HAIPipe: Combining Human-generated and Machine-generated Pipelines for Data Preparation
作者
Sibei Chen,Nan Tang,Ju Fan,Xiaolang Yan,Chengliang Chai,Guoliang Li,Xiaoyong Du
标识
DOI:10.1145/3588945
摘要
Data preparation is crucial in achieving optimized results for machine learning (ML). However, having a good data preparation pipeline is highly non-trivial for ML practitioners, which is not only domain-specific, but also dataset-specific. There are two common practices. Human-generated pipelines (HI-pipelines) typically use a wide range of any operations or libraries but are highly experience- and heuristic-based. In contrast, machine-generated pipelines (AI-pipelines), a.k.a. AutoML, often adopt a predefined set of sophisticated operations and are search-based and optimized.

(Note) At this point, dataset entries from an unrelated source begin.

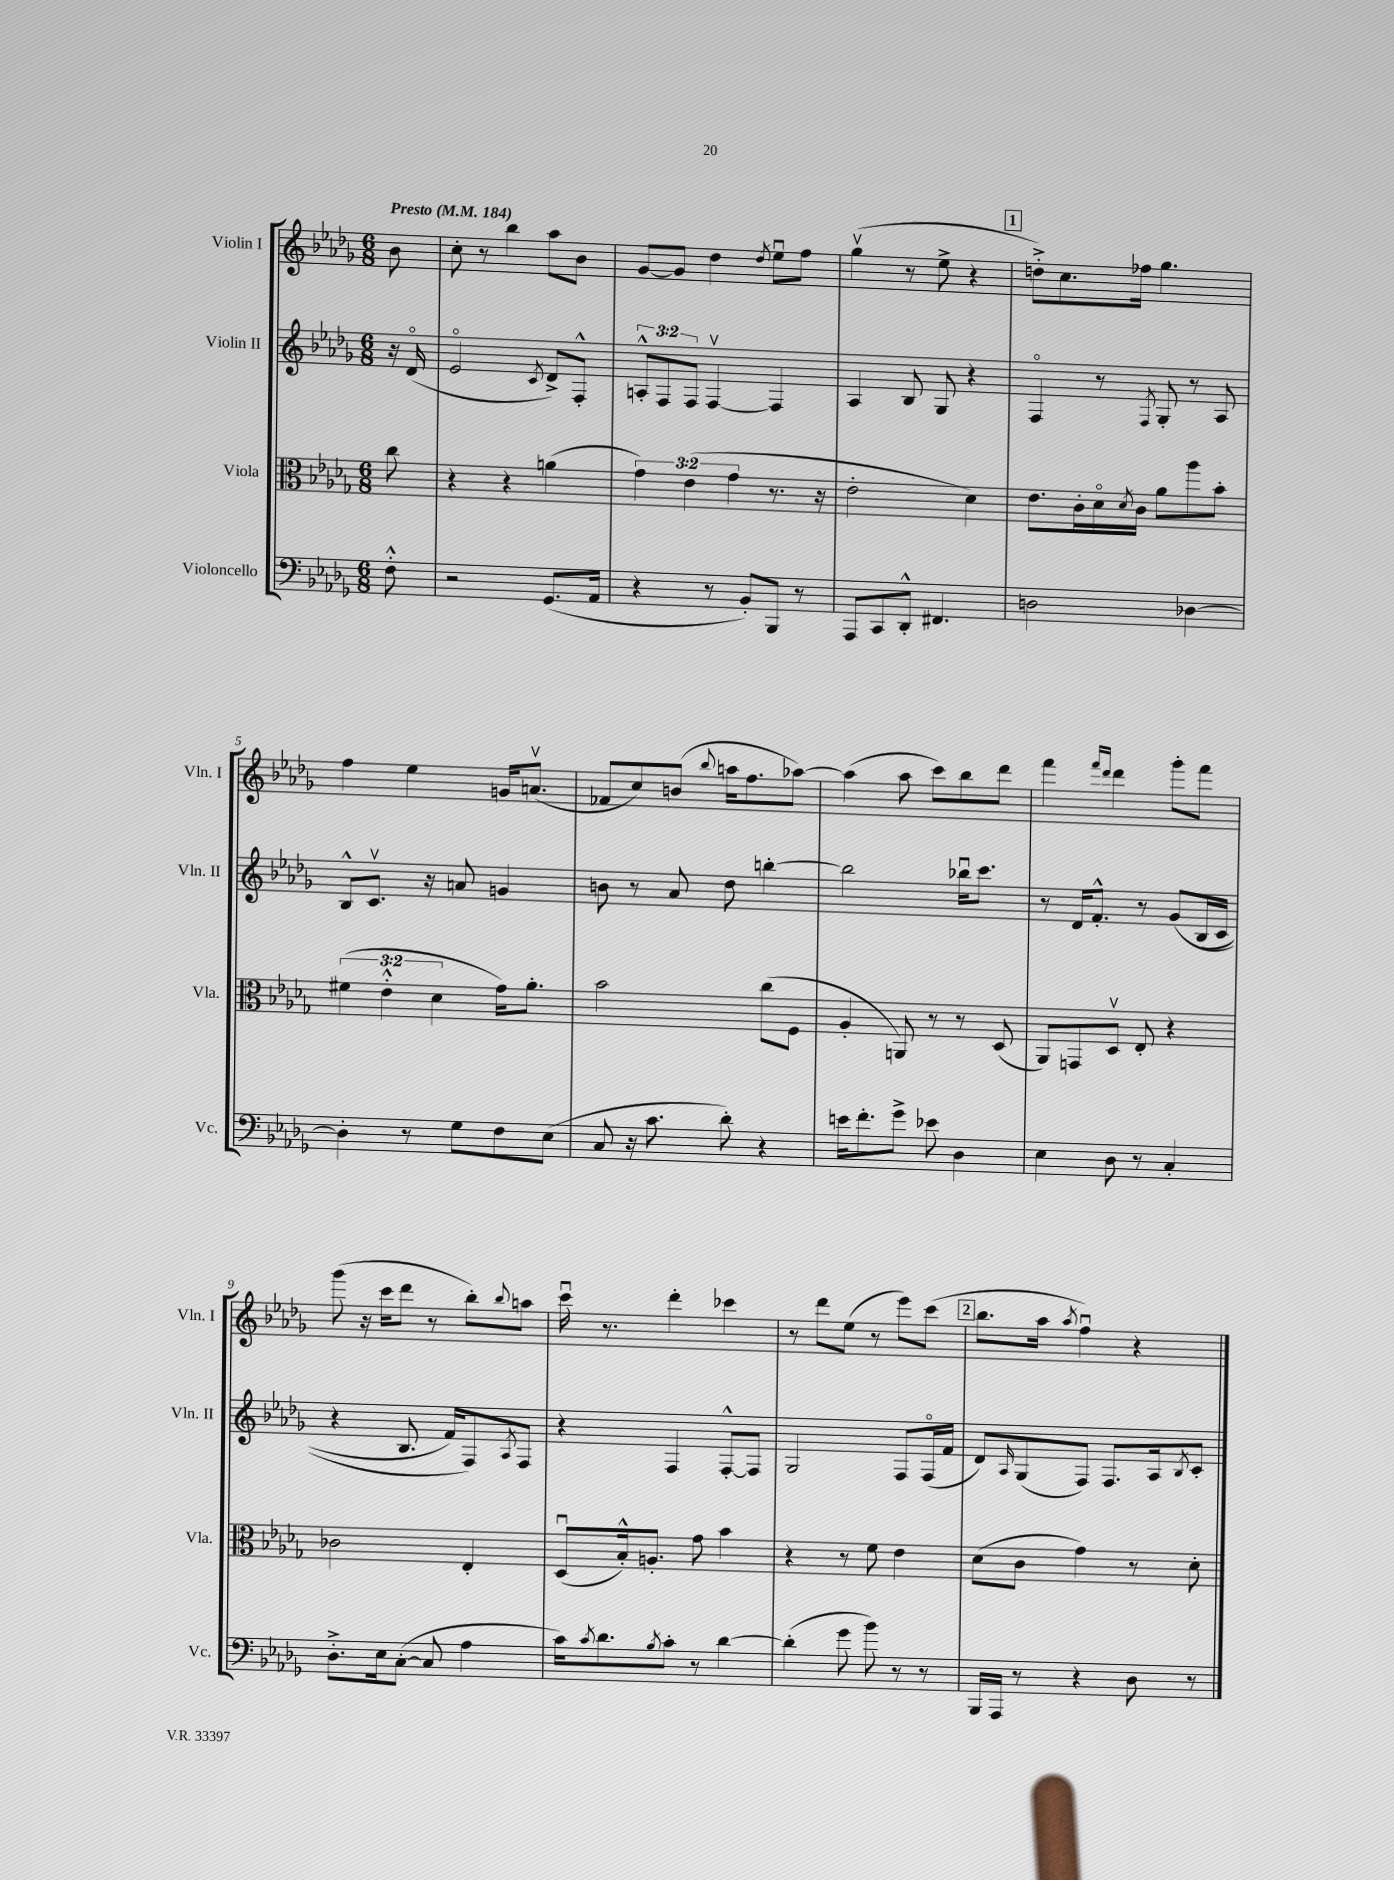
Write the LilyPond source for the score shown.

<<
\new StaffGroup <<
\new Staff = "s0" \with { instrumentName = "Violin I" shortInstrumentName = "Vln. I" } {
    \clef treble \key des \major \numericTimeSignature \time 6/8 \partial 8 \tempo "Presto" 4 = 184
    bes'8 |
    c''8-. r8 bes''4 aes''8 bes'8 |
    ges'8~ ges'8 des''4 \acciaccatura { des''8 } ees''8\downbow f''8 |
    ges''4\upbow( r8 ees''8-> r4 |
    \mark \markup { \box "1" } d''8-.->) c''8. fes''16 ges''4. |
    f''4 ees''4 g'16 a'8.\upbow( |
    fes'8 c''8) b'8( \appoggiatura { bes''8 } a''16 f''8. aes''8~) |
    aes''4( aes''8 c'''8) bes''8 des'''8 |
    f'''4 \grace { f'''16 des'''16 } des'''4 ges'''8-. f'''8 |
    ges'''8( r16 c'''16 des'''8 r8 bes''8-.) \appoggiatura { bes''8 } a''8 |
    c'''16\downbow r8. des'''4-. ces'''4 |
    r8 des'''8 ees''8( r8 ees'''8) c'''8( |
    \mark \markup { \box "2" } bes''8. aes''16 \acciaccatura { aes''8 } f''4\downbow) r4 \bar "|." |
}
\new Staff = "s1" \with { instrumentName = "Violin II" shortInstrumentName = "Vln. II" } {
    \clef treble \key des \major \numericTimeSignature \time 6/8 \override Staff.TupletNumber.text = #tuplet-number::calc-fraction-text \partial 8
    r16 des'16\flageolet( |
    ees'2\flageolet \acciaccatura { c'8 } des'8->) f8-.-^ |
    \tuplet 3/2 { a8-.-^ f8 f8 } f4~\upbow f4 |
    aes4 bes8 ges8 r4 |
    \mark \markup { \box "1" } f4\flageolet r8 \acciaccatura { f8 } ges8-. r8 aes8 |
    bes8-^ c'8.\upbow r16 a'8 g'4 |
    b'8 r8 aes'8 des''8 b''4~-. |
    b''2 bes''16\downbow c'''8. |
    r8 des'16 f'8.-.-^ r8 ges'8\( bes16( c'16 |
    r4 bes8. f'16) f8\) \acciaccatura { aes8 } f8 |
    r4 f4 f8~-.-^ f8 |
    ges2 f8 f16\flageolet( f'16 |
    \mark \markup { \box "2" } des'8) \grace { aes16 } ges8( f8) f8. aes16 \acciaccatura { bes8 } c'8-. \bar "|." |
}
\new Staff = "s2" \with { instrumentName = "Viola" shortInstrumentName = "Vla." } {
    \clef alto \key des \major \numericTimeSignature \time 6/8 \override Staff.TupletNumber.text = #tuplet-number::calc-fraction-text \partial 8
    c''8 |
    r4 r4 a'4( |
    \tuplet 3/2 { ges'4) ees'4( ges'4 } r8. r16 |
    ees'2-. des'4) |
    \mark \markup { \box "1" } ees'8. c'16-. des'16\flageolet \acciaccatura { des'8 } c'16 aes'8 aes''8 bes'8-. |
    \tuplet 3/2 { fis'4( ees'4-.-^ des'4 } ges'16) aes'8.-. |
    bes'2 c''8( f8 |
    aes4-. a,8) r8 r8 des8( |
    aes,8) g,8 des8\upbow ees8-. r4 |
    ces'2 ees4-. |
    des8\downbow( bes16-.-^) a8.-. ges'8 bes'4 |
    r4 r8 f'8 ees'4 |
    \mark \markup { \box "2" } des'8( c'8 ges'4) r8 des'8-. \bar "|." |
}
\new Staff = "s3" \with { instrumentName = "Violoncello" shortInstrumentName = "Vc." } {
    \clef bass \key des \major \numericTimeSignature \time 6/8 \partial 8
    f8-.-^ |
    r2 ges,8.( aes,16 |
    r4 r8 bes,8-.) bes,,8 r8 |
    aes,,8 c,8 des,8-.-^ fis,4. |
    \mark \markup { \box "1" } d2 des4~ |
    des4-. r8 ges8 f8 ees8( |
    c8 r16 c'8. des'8-.) r4 |
    e'16 f'8.-. ges'8-> ees'8 des4 |
    ees4 des8 r8 c4-. |
    des8.-.-> ees16 c8~-.( c8 aes4 |
    c'16) \acciaccatura { c'8 } des'8. \acciaccatura { bes8 } c'8-. r8 des'4~ |
    des'4-.( ges'8 bes'8) r8 r8 |
    \mark \markup { \box "2" } bes,,16 aes,,16 r8 r4 des8 r8 \bar "|." |
}
>>
>>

These two common practices are mutually complementary. In this paper, we study a new problem that, given an HI-pipeline and an AI-pipeline for the same ML task, can we combine them to get a new pipeline (HAI-pipeline) that is better than the provided HI-pipeline and AI-pipeline? We propose HAIPipe, a framework to address the problem, which adopts an enumeration-sampling strategy to carefully select the best performing combined pipeline. We also introduce a reinforcement learning (RL) based approach to search an optimized AI-pipeline. Extensive experiments using 1400+ real-world HI-pipelines (Jupyter notebooks from Kaggle) verify that HAIPipe can significantly outperform the approaches using either HI-pipelines or AI-pipelines alone.